Activity —
When you reach the line with "neck: (635, 448)" in the listing below, transcribe it and each line after it up to and including the line with "right shoulder: (591, 592)", exactly and with nothing else.

Dataset records —
○ ○ ○

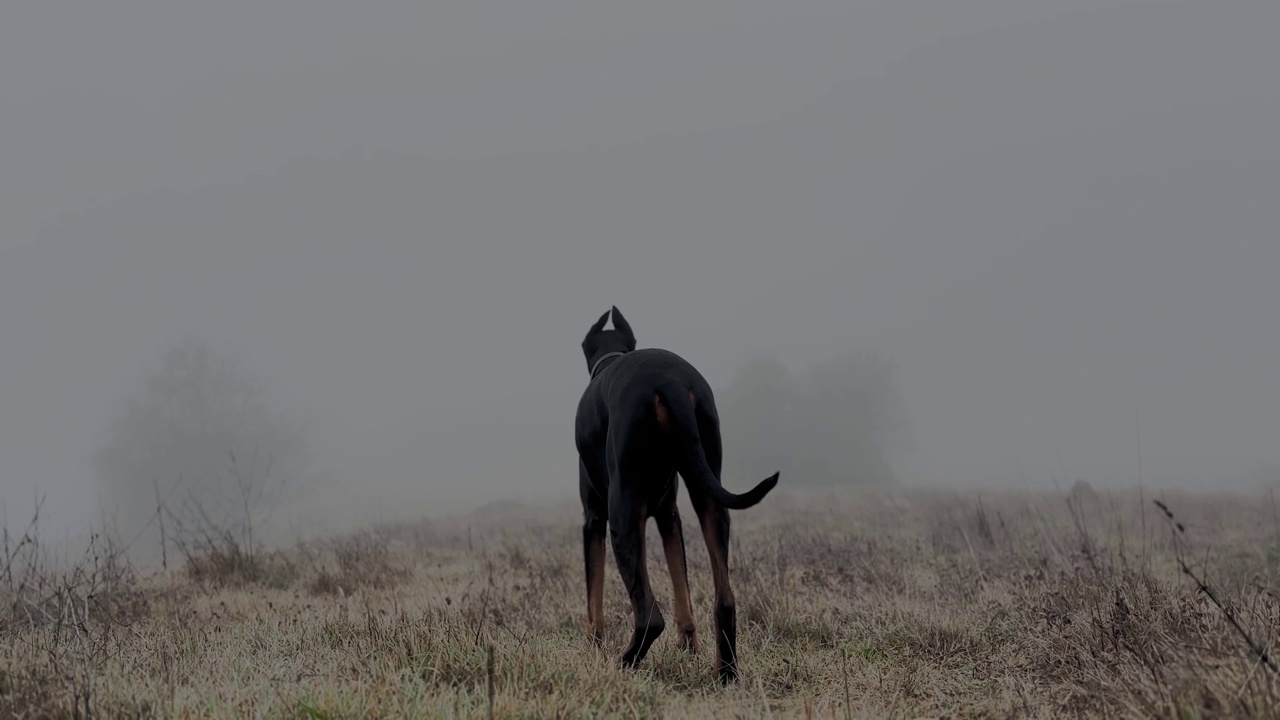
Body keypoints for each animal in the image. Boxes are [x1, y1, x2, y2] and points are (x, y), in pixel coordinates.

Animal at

○ ○ ○

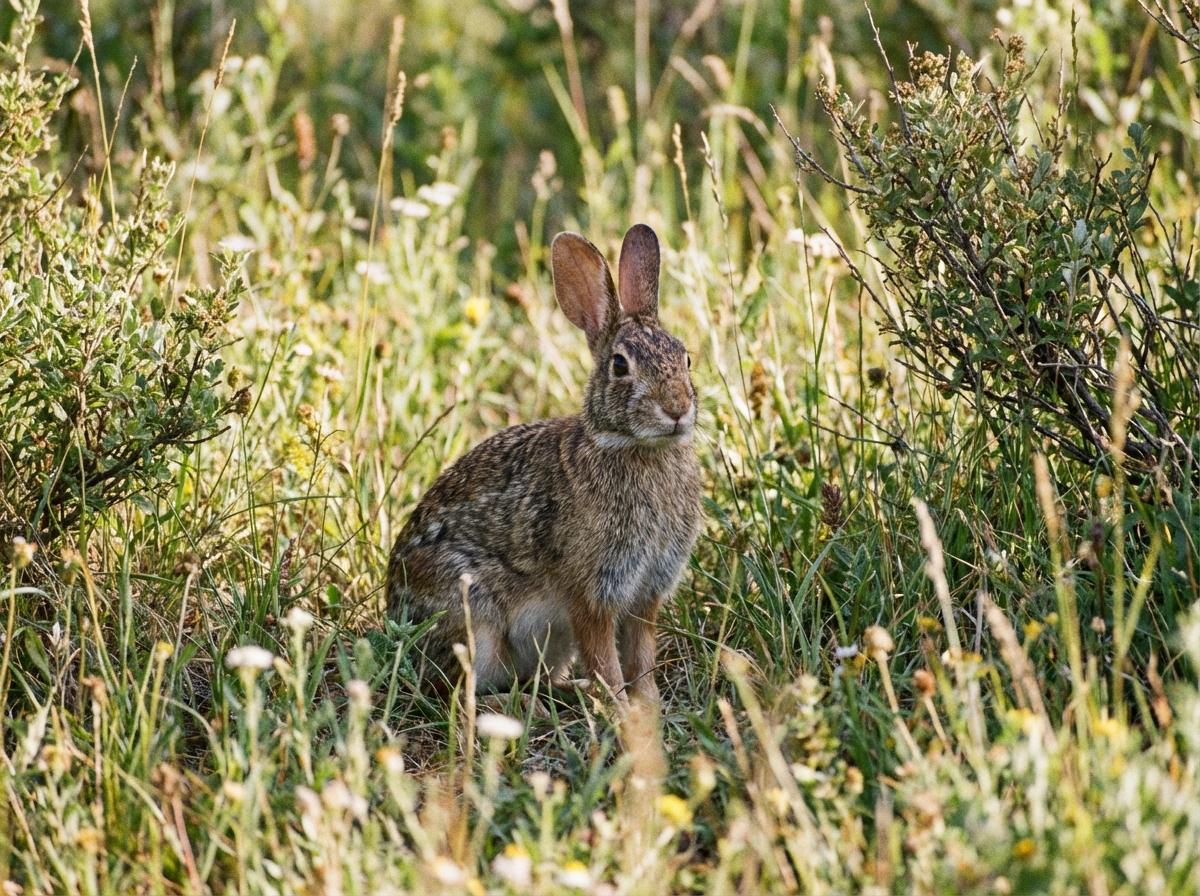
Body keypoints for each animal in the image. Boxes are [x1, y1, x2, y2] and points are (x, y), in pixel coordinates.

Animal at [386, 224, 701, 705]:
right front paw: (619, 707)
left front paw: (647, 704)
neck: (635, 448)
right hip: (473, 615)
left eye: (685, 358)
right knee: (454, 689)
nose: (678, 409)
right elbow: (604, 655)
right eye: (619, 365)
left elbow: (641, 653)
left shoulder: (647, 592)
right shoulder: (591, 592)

○ ○ ○

Exercise answer —
neck: (635, 448)
right hip: (473, 615)
left eye: (685, 358)
right knee: (454, 689)
nose: (678, 409)
right elbow: (604, 655)
right eye: (619, 365)
left elbow: (641, 653)
left shoulder: (647, 592)
right shoulder: (591, 592)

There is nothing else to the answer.